Marx in Soho: A Play on History
A furious, funny and unexpectedly human solo play that drags Karl Marx out of history books and drops him directly into the chaos of modern life.
Why it matters right now
Very few political plays from the late twentieth century feel as alive as Marx in Soho. Howard Zinn imagines Karl Marx returning to Earth for a single hour in order to defend himself against decades of distortion, accusation and misunderstanding. The result feels startlingly relevant in 2026, when conversations about capitalism, inequality and labour have moved back into mainstream culture with fresh urgency. Housing costs continue to rise, wealth gathers in fewer hands and entire generations feel locked out of economic stability. Zinn understands that political ideas become emotionally powerful when attached to ordinary lives, exhausted workers and family struggles. The play turns Marx from a symbol into a person who worries about rent, argues with his wife and watches governments protect wealth at the expense of human beings.
The story in three sentences
After decades in the grave, Karl Marx receives permission to return briefly to Earth and explain what he actually believed. Through stories about poverty, revolution, exile and family life, he attempts to separate his own ideas from the dictators and regimes who later claimed his name. As the hour unfolds, Marx becomes increasingly frustrated by how little the world seems to have changed since the nineteenth century.
The moment you will remember
At one point Marx stops sounding like a philosopher entirely and speaks instead about his wife Jenny pawning possessions so the family could survive another week. The great political theorist suddenly becomes a husband watching his children grow up in poverty while wealth surrounds him everywhere. It shifts the emotional centre of the play. The arguments about economics matter intellectually, yet the lasting impact comes from hearing how political systems shape kitchens, marriages and ordinary daily humiliations.
Who it is for
Read or see this if: you enjoy political theatre that values storytelling as much as ideology. If you are interested in history presented through personality and argument rather than academic distance. If you want a solo show that gives an actor room for humour, anger, intimacy and direct audience connection.
Be aware if: overtly political theatre tends to frustrate you. The play openly challenges capitalism and asks the audience to reconsider ideas many people have been taught to dismiss automatically.
The debate
Marx in Soho raises an uncomfortable question that still divides audiences. Can Marx’s ideas be separated from the authoritarian governments that later claimed inspiration from his work, or does history make that impossible?
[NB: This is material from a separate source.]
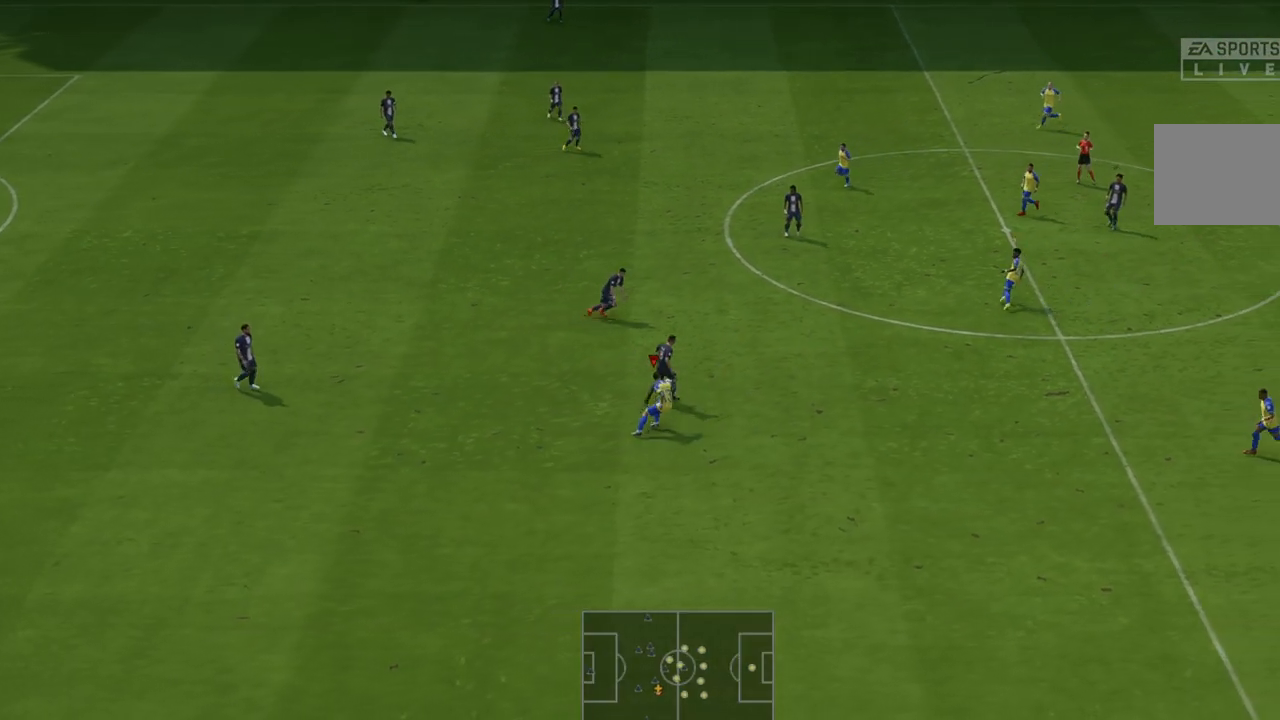
{"buttons": ["R2"], "left_stick": "right", "right_stick": "center", "events": [[83, "left_stick", "right"]]}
Zinn clearly believes Marx deserves a fairer hearing than he usually receives in popular culture. Critics of the play argue that it softens the darker consequences attached to communist movements across the twentieth century. Supporters respond that the play is interested in inequality, exploitation and labour rather than defending dictatorships. The tension gives the play much of its energy because the audience spends the evening deciding whether Marx sounds prophetic, naive or disturbingly accurate.